Mark Hartsell

No. 11
- Position: Quarterback

Personal information
- Born: December 7, 1973 (age 52) Bridgewater, Massachusetts, U.S.
- Height: 6 ft 4 in (1.93 m)
- Weight: 225 lb (102 kg)

Career information
- High school: Brockton
- College: Boston College
- NFL draft: 1996: undrafted

Career history
- Washington Redskins (1996–1997)*; Scottish Claymores (1997); Chicago Bears (2000); Indianapolis Colts (2001)*;
- * Offseason and/or practice squad member only
- Stats at Pro Football Reference

= Mark Hartsell =

American football player (born 1973)

Mark Hartsell (born December 7, 1973, in Brockton, Massachusetts) is an American former quarterback for the Boston College Eagles, Chicago Bears, and Scottish Claymores.

==College/Amateur==
Lettered in basketball, football, and baseball at Brockton High School. Played under both Tom Coughlin and Dan Henning at Boston College. As a junior, started 11 of 12 games and completed 159 of 257 passes with 13 TDs. His first collegiate pass as a starter was a 74-yard TD pass vs. Michigan. As a senior, he started 11 games, completing 188 of 349 attempts for 1,864 yards and 12 TDs. Was the winning quarterback in the 1994 Aloha Bowl, completing 12 of 29 passes for 168 yards. Finished 5th all time in passing yards, 6th in attempts & completions at Boston College.

==Professional career==
Signed as an undrafted rookie free agent with the Washington Redskins in 1996, but didn't make the final cut. In 1997 Hartsell was allocated to the Scottish Claymores of NFL Europe by the Redskins. Hartsell was out of football in 1998 and 1999, before joining the Chicago Bears practice squad in 2000. In 2000, he appeared in his only NFL game on Sunday Night Football on December 3, 2000 against the Green Bay Packers. He played one play, attempting a pass to TE Kaseem Sinceno that fell incomplete. Hartsell was claimed of waivers by the Indianapolis Colts before the 2001 season, but didn’t make the team.
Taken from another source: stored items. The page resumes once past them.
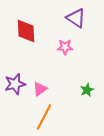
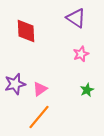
pink star: moved 16 px right, 7 px down; rotated 21 degrees counterclockwise
orange line: moved 5 px left; rotated 12 degrees clockwise
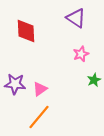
purple star: rotated 20 degrees clockwise
green star: moved 7 px right, 10 px up
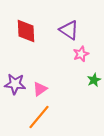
purple triangle: moved 7 px left, 12 px down
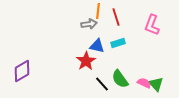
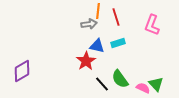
pink semicircle: moved 1 px left, 5 px down
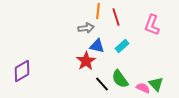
gray arrow: moved 3 px left, 4 px down
cyan rectangle: moved 4 px right, 3 px down; rotated 24 degrees counterclockwise
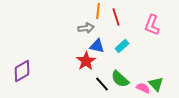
green semicircle: rotated 12 degrees counterclockwise
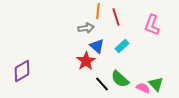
blue triangle: rotated 28 degrees clockwise
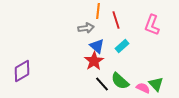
red line: moved 3 px down
red star: moved 8 px right
green semicircle: moved 2 px down
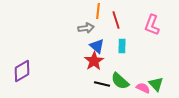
cyan rectangle: rotated 48 degrees counterclockwise
black line: rotated 35 degrees counterclockwise
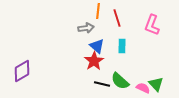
red line: moved 1 px right, 2 px up
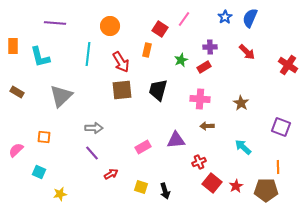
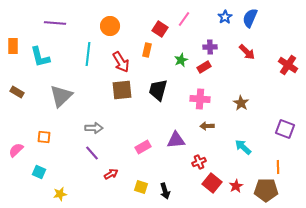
purple square at (281, 127): moved 4 px right, 2 px down
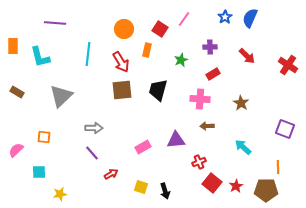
orange circle at (110, 26): moved 14 px right, 3 px down
red arrow at (247, 52): moved 4 px down
red rectangle at (204, 67): moved 9 px right, 7 px down
cyan square at (39, 172): rotated 24 degrees counterclockwise
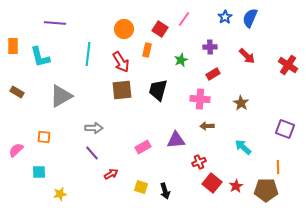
gray triangle at (61, 96): rotated 15 degrees clockwise
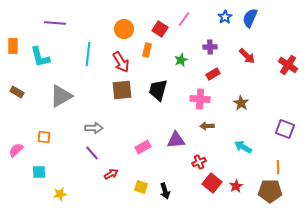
cyan arrow at (243, 147): rotated 12 degrees counterclockwise
brown pentagon at (266, 190): moved 4 px right, 1 px down
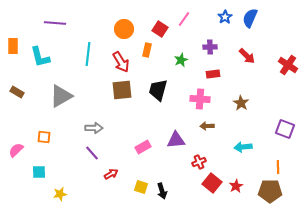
red rectangle at (213, 74): rotated 24 degrees clockwise
cyan arrow at (243, 147): rotated 36 degrees counterclockwise
black arrow at (165, 191): moved 3 px left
He now is an assistant football coach at Seekonk High School in Seekonk, MA.

==Personal life==
Hartsell currently resides in Bridgewater with his wife Jen and three kids, Austin, Chase, and Kenley. He works as a personal quarterback coach for youth and collegiate players on the east coast, and has partnered with pitching and quarterback guru Tom House in LA, California. He has worked with New England Patriots wide receiver, Julian Edelman, and many other notable players.